In an age where many of us have been locked down at home for more than a year, board games like Scrabble have enjoyed a renaissance of popularity.
The feeling of accomplishment of bashing down a seven-letter word – or finding an ingenious way to get smut and innuendo onto the board – is about as ambitious as most get with the famous vocabulary-based game.
But for those with aspirations of being the best in the business, the Scrabble World Championship will not have gone unnoticed.
Held each year (apart from 2020 due to the pandemic), the Scrabble Worlds bring together the best wordsmiths from around the planet, who compete for the top prize which pays in the region of £7,500.
If you know your infinitesimal from your proletariat, maybe you could challenge Nigel Richards, the reigning and five-time Scrabble world champion. The Kiwi overcame the field at the glamorous Torquay Riviera International Centre to reign supreme once more, although in 2021 he might have a daunting opponent of some skill to overcome – eight-year-old Jeffery Lam. More on him later….
What is the Scrabble World Championship?

Sponsored by the game’s originator Mattel, the Scrabble World Championship was held bi-annually from 1991 until 2013, when it became an annual event.
Incredibly, many countries have an official Scrabble national association, and it is this governing body that decides which of their players represent them at the Worlds. The field has ranged in size from 130 participants to just 46 who took part in 2019.
The tournament has its own dictionary, Collins’ Scrabble Words, in which all of the words played must feature, and it is decided before the event begins whether UK or US English will be used. As ever, the standard rules of Scabble apply, with the player scoring the highest points tally crowned the winner.
Richards remains the only multiple-time Scrabble world champion, and in the early days the tournament was dominated by entries from the United States and Canada. The UK has had three champions – Mark Nyman in 1993, Craig Beevers in 2014 and Brett Smitheram two years later.
How Good is the Scrabble World Champion?
To offer some context as to whether your ‘dipstick’ is the kind of word that can compete at the Scrabble World Championship, Richards scored more than 400 points in three of the four rounds played in the 2019 final!
Of his best words, the likes of ‘ghostier’, ‘pugarees’ and ‘upgazed’ – none of which are exactly on the tip of the tongue of the average Joe and Jane – were amongst those that swept him to the title. Ghostier was played across two triple word score squares, enabling the Kiwi to rack up 140 points from that play alone.
In 2018, Richards won again with words like ‘zonular’ and ‘phenolic’, and clinched the title when he laid down ‘groutier’ – which means sullen or sulky, rather than having anything to do with tiling a bathroom or kitchen.
Controversy at the Scrabble World Championship
Given how intense the competition is – and some of the contestants are truly intense, to say the least – it’s no surprise to learn that cheating is a potential problem at Scrabble’s flagship event.

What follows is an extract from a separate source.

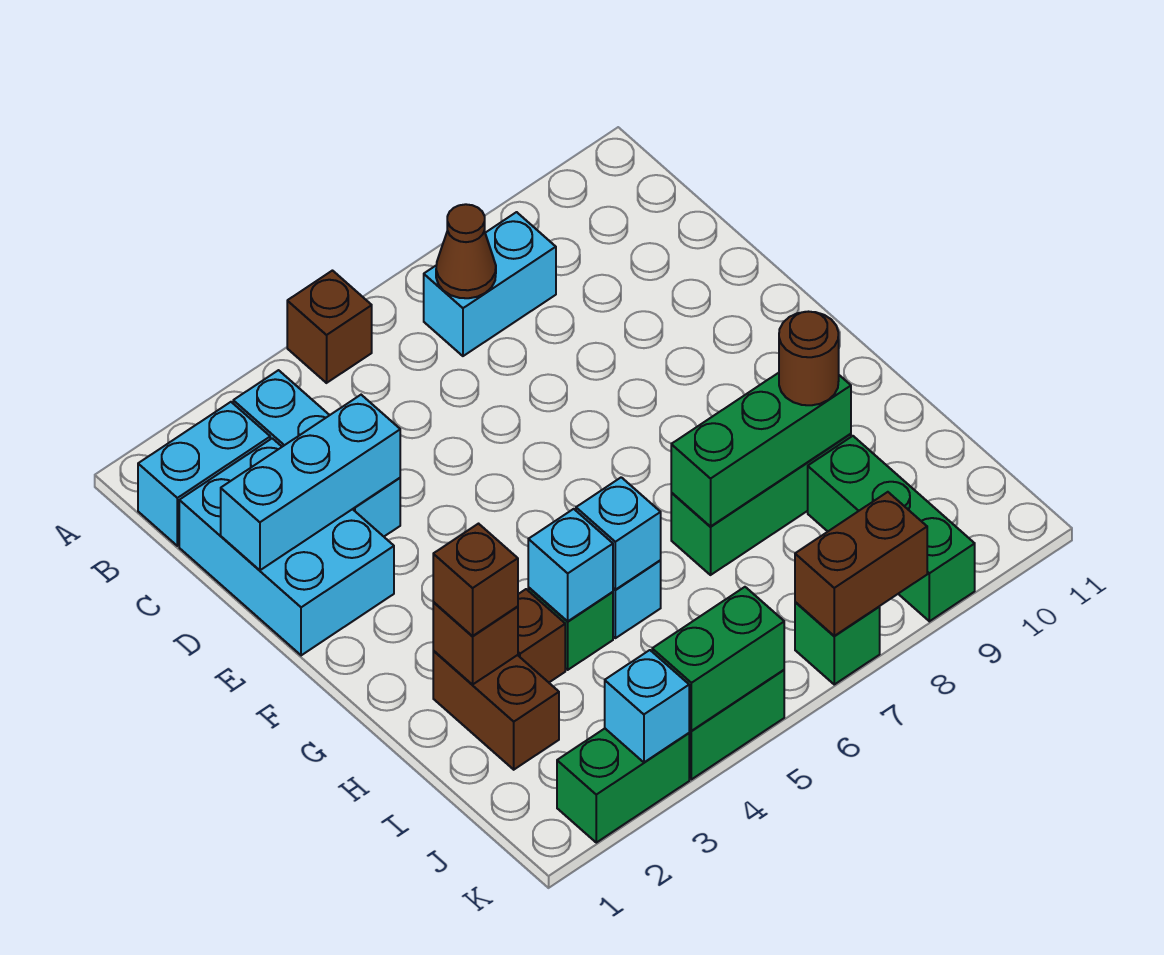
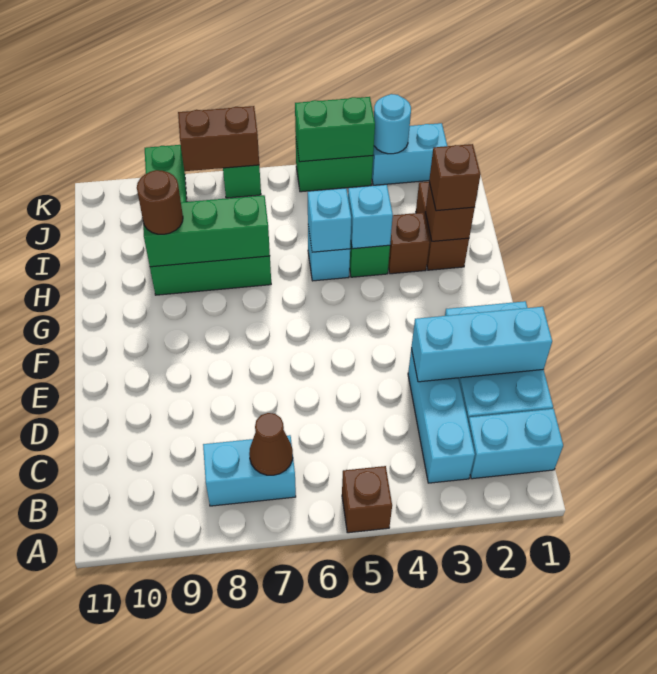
green brick K2:K3 level 1 -> cyan brick K2:K3 level 1
cyan brick K3 level 2 -> cyan round brick K3 level 2

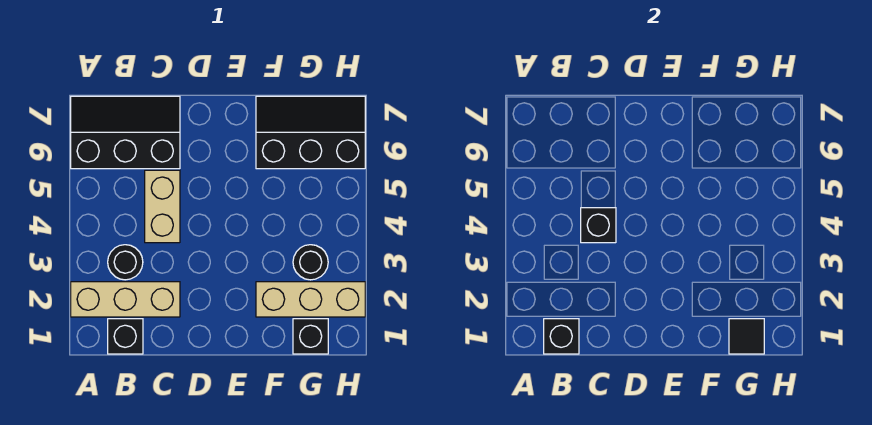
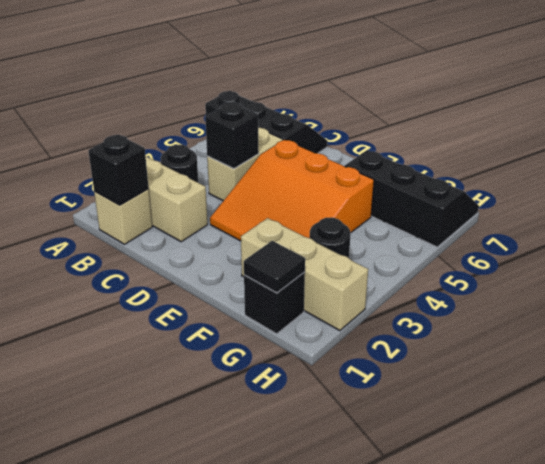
black brick B1 level 1 -> tan brick B1 level 1
none -> orange slope D3:F5 level 1 top 5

In 2012, there was a shocking incident in which a contestant – while helping to clear the board from a previous game – slipped two blank letter tiles into his lap. The player was reported by his opponent, who witnessed the heinous act, and he was disqualified from the competition. A further investigation revealed that many of his opponents had been surprised at the regularity with which the accused picked blank tiles out of the bag.

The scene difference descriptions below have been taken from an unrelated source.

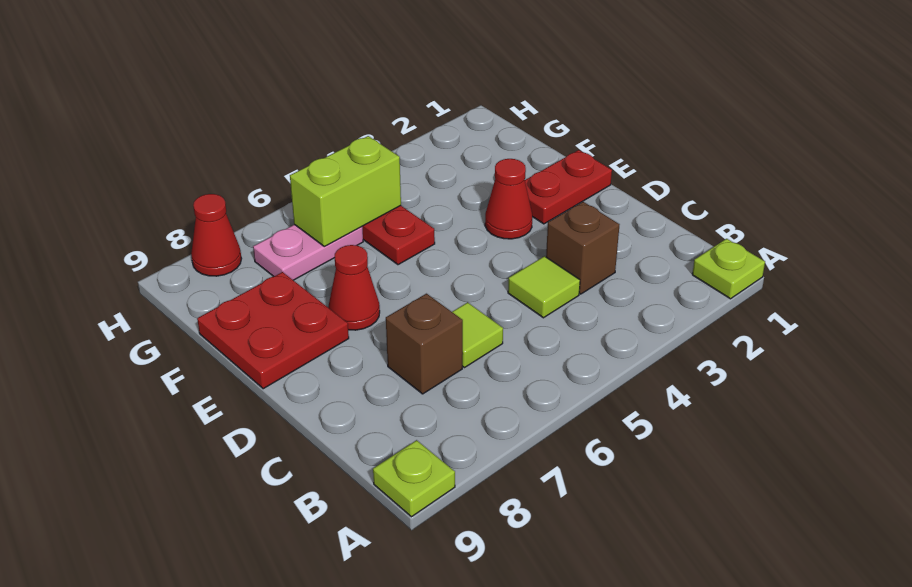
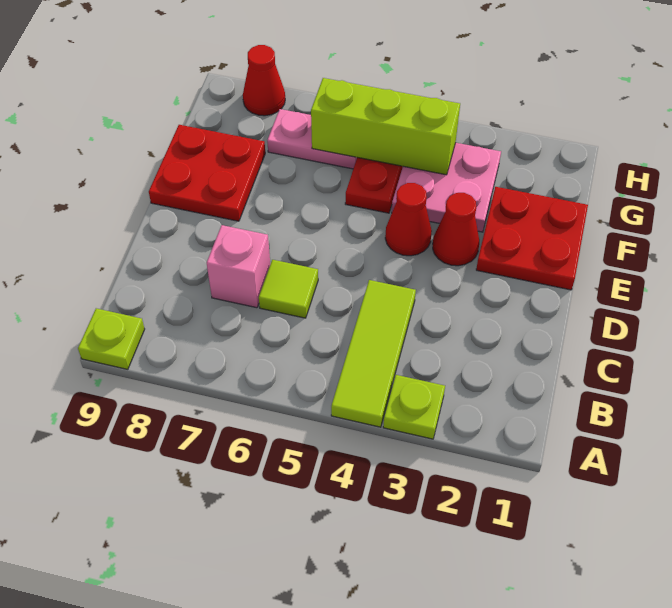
lime plate A1 level 1 -> lime plate A3 level 1
brown brick C3 level 1 -> none
lime tile C4 level 1 -> lime tile A4:C4 level 1
brown brick C7 level 1 -> pink brick C7 level 1
red plate E1:E2 level 1 -> red plate E1:F2 level 1
red cone E7 level 1 -> red cone E4 level 1
none -> pink plate F3:G4 level 1
lime brick G5:G6 level 2 -> lime brick G4:G6 level 2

A year prior, the world of competitive Scrabble had already been rocked by scandal. One competitor demanded that officials strip search his opponent, Ed Martin, after the letter ‘G’ went missing from the bag of tiles. It later appeared in the coat of another player.

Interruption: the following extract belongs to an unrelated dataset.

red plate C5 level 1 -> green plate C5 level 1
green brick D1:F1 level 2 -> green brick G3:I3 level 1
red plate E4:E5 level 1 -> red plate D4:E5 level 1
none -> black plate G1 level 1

The skulduggery dates back as far as 1995, where another missing tile saw two opponents square up to one another and accuse each of cheating. When one contestant refused to empty his pockets, he was immediately disqualified.
And in 2017, Allan Simmons was banned from competitive Scrabble after he was found to have looked inside the bag of tiles before drawing his next selection.
Who Will Win the Scrabble World Championship 2021?
To give you a measure of how serious the competitors take it, Richards quit his job to become a Scrabble pro, participating in events all over the world and earning a full-time living from it. It has been suggested that he is a recluse living in complete isolation.
And such is his ability to put together a winning score, Richards won the French edition of the World Scrabble Championships – despite not even speaking the language.